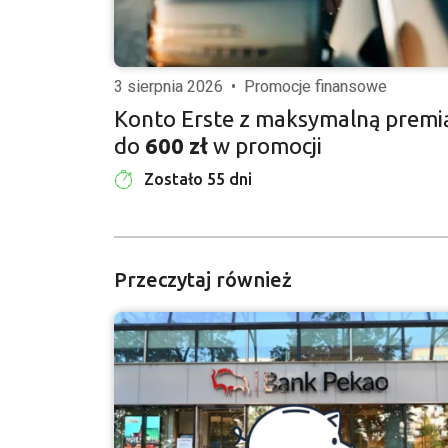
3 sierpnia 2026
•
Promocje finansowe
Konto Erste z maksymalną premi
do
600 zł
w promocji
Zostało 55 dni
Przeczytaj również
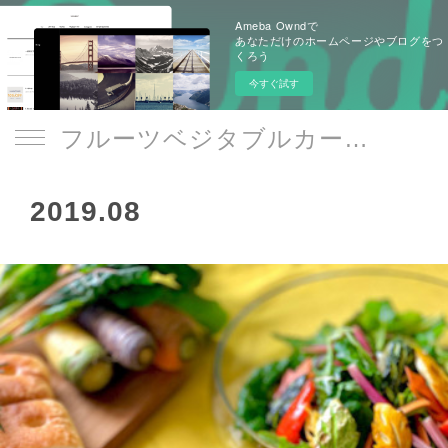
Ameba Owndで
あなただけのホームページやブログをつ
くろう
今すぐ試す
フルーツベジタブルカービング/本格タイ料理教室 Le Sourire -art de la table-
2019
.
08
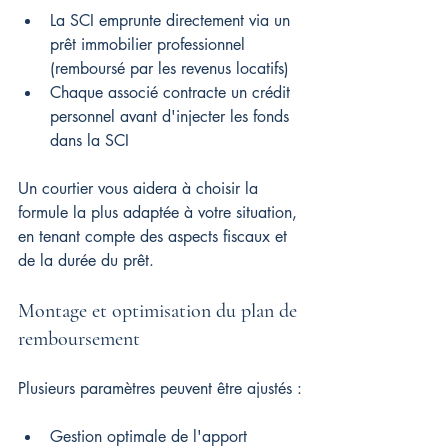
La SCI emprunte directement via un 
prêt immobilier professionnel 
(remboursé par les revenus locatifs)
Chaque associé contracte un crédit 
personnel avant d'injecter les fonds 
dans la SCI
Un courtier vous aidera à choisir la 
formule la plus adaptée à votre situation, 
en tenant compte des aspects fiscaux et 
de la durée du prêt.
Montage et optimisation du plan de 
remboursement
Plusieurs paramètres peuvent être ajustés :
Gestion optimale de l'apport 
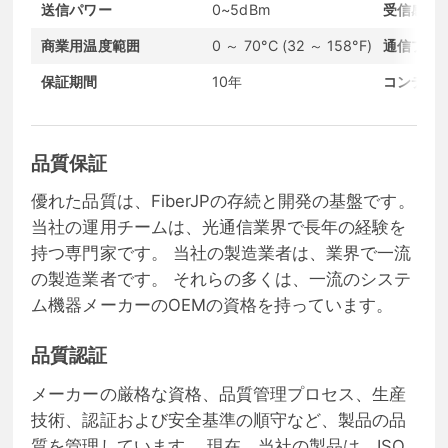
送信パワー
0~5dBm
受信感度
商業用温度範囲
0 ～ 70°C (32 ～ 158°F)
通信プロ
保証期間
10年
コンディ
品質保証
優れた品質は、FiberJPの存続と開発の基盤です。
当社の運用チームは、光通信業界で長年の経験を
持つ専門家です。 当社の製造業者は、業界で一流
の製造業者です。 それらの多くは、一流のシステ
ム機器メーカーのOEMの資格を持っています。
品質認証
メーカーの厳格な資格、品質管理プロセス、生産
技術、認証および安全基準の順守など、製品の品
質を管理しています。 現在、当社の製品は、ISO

────

Rewrite these lines with every "SCI" changed to "société civile immobilière" and everything else left as it is. Leave the pictures out of your answer.

**RESPONSE FOR THIS EXERCISE**
3 sierpnia 2026
•
Promocje finansowe
Konto Erste z maksymalną premi
do
600 zł
w promocji
Zostało 55 dni
Przeczytaj również
Ameba Owndで
あなただけのホームページやブログをつ
くろう
今すぐ試す
フルーツベジタブルカービング/本格タイ料理教室 Le Sourire -art de la table-
2019
.
08
La société civile immobilière emprunte directement via un 
prêt immobilier professionnel 
(remboursé par les revenus locatifs)
Chaque associé contracte un crédit 
personnel avant d'injecter les fonds 
dans la société civile immobilière
Un courtier vous aidera à choisir la 
formule la plus adaptée à votre situation, 
en tenant compte des aspects fiscaux et 
de la durée du prêt.
Montage et optimisation du plan de 
remboursement
Plusieurs paramètres peuvent être ajustés :
Gestion optimale de l'apport 
送信パワー
0~5dBm
受信感度
商業用温度範囲
0 ～ 70°C (32 ～ 158°F)
通信プロ
保証期間
10年
コンディ
品質保証
優れた品質は、FiberJPの存続と開発の基盤です。
当社の運用チームは、光通信業界で長年の経験を
持つ専門家です。 当社の製造業者は、業界で一流
の製造業者です。 それらの多くは、一流のシステ
ム機器メーカーのOEMの資格を持っています。
品質認証
メーカーの厳格な資格、品質管理プロセス、生産
技術、認証および安全基準の順守など、製品の品
質を管理しています。 現在、当社の製品は、ISO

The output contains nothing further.